OCTN1 is associated with a number of pathologies relating to inflammation and autoimmunity. OCTN1 exists within the IBD5 locus, a roughly 250 kb segment of chromosome 5.31q that has been associated with inflammatory bowel disease (IBD), particularly Crohn’s disease (CD) and ulcerative colitis [2]. While these are complex polygenic diseases, a haplotype containing the p.L503F variant of OCTN1 and a promoter region variant (−207G>C) of OCTN2 is associated with susceptibility to CD [2].

In addition to IBD, an intronic variant of SLC22A4 (OCTN1) has been associated with RA in a Japanese population [2]. This variant disrupts a consensus sequence for the hematopoietic transcription factor RUNX1, which is also associated with RA. As a result, transcription of SLC22A4 is suppressed when this intronic variant is present, increasing susceptibility to RA, although full understanding of these associations and mechanisms remains to be elucidated.

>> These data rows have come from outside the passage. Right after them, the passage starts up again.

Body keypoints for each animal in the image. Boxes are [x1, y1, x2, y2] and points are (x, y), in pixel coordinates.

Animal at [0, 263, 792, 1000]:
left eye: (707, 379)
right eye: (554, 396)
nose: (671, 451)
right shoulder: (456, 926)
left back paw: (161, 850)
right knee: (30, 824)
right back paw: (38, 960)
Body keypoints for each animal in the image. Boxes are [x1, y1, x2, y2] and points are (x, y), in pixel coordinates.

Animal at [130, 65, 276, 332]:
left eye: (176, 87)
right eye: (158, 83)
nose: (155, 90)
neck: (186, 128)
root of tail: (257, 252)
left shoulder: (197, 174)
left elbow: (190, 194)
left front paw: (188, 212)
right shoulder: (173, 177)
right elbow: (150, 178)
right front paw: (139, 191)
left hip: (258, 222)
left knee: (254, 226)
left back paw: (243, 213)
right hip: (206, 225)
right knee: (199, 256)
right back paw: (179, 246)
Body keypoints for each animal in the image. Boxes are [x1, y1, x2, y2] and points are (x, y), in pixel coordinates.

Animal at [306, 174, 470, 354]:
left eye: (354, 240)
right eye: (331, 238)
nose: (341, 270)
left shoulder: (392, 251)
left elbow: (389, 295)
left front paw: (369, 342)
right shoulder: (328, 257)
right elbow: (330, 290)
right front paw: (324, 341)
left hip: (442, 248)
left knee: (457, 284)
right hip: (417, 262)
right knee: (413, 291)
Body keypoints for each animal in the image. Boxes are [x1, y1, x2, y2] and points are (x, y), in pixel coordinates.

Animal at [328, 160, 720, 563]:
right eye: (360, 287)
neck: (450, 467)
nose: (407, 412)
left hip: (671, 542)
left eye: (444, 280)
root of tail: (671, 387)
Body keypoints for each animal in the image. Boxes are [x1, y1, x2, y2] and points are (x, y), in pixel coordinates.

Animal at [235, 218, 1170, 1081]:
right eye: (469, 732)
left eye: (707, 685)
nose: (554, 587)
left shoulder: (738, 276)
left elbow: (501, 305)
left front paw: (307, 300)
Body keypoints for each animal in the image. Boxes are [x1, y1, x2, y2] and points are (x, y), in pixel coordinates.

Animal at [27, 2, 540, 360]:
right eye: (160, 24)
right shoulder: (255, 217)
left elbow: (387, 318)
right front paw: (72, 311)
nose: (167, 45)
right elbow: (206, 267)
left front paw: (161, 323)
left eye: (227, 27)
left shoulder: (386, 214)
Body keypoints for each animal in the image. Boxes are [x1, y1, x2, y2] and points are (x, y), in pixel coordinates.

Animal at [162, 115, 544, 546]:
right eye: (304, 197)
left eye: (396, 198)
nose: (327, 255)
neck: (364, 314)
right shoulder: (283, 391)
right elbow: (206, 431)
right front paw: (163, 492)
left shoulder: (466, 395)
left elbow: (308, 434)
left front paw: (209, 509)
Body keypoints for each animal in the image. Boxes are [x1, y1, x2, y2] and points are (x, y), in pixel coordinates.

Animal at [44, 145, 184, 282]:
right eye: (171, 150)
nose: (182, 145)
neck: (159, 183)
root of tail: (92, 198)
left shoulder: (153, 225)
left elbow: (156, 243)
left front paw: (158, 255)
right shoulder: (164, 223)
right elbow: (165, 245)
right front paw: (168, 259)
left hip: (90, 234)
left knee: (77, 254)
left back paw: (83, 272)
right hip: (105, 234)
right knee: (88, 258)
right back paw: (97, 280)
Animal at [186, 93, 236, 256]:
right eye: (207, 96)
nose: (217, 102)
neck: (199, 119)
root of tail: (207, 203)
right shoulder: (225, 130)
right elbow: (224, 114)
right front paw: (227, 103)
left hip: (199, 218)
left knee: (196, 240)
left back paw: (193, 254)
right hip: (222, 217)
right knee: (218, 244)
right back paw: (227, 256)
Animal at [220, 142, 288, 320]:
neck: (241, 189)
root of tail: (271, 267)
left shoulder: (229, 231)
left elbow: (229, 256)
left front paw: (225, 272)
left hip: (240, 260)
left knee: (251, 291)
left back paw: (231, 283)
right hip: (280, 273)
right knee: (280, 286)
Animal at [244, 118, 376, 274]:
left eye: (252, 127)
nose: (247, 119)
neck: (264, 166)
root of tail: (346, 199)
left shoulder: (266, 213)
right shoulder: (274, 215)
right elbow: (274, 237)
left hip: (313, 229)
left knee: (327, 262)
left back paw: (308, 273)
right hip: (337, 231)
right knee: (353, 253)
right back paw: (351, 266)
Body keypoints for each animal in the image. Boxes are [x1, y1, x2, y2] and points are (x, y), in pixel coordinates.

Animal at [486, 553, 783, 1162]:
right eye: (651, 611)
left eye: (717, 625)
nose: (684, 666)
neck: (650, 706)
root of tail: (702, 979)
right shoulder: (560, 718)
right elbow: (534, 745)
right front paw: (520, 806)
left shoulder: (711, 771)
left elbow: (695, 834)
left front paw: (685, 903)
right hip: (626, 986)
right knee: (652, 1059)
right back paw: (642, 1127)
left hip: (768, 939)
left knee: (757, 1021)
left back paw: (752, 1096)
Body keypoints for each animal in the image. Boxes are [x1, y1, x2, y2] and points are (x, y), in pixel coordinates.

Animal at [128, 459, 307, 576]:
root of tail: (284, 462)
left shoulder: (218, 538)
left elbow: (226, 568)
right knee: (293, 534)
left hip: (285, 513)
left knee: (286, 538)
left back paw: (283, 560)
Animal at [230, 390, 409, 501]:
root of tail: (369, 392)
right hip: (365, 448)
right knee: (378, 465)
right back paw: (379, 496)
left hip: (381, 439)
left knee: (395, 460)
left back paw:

OCTN1 contains a number of polymorphisms in various populations. The most common are p.I306T, with a global allele frequency (GAF) of 0.583 according to the GnomAD database [88], and p.L503F, which exists at a GAF of 0.291 with varying frequencies in all ancestral populations [88] (Table 2.3). In vitro, neither polymorphism results in significant alteration in the transport of OCTN1 substrates, betaine or TEA [81]. Conversely, p.L503F has been shown to reduce OCTN1 transport of the anticonvulsant drug gabapentin in vitro and influence the clearance of the gabapentin in vivo. Individuals with the 503L/503L genotype exhibit net secretion of gabapentin by OCTN1 at the apical membrane of the kidney, facilitating elimination of the drug, while individuals homozygous for 503F exhibit no net secretion of gabapentin, with renal clearance roughly equivalent to the rate of glomerular filtration [89].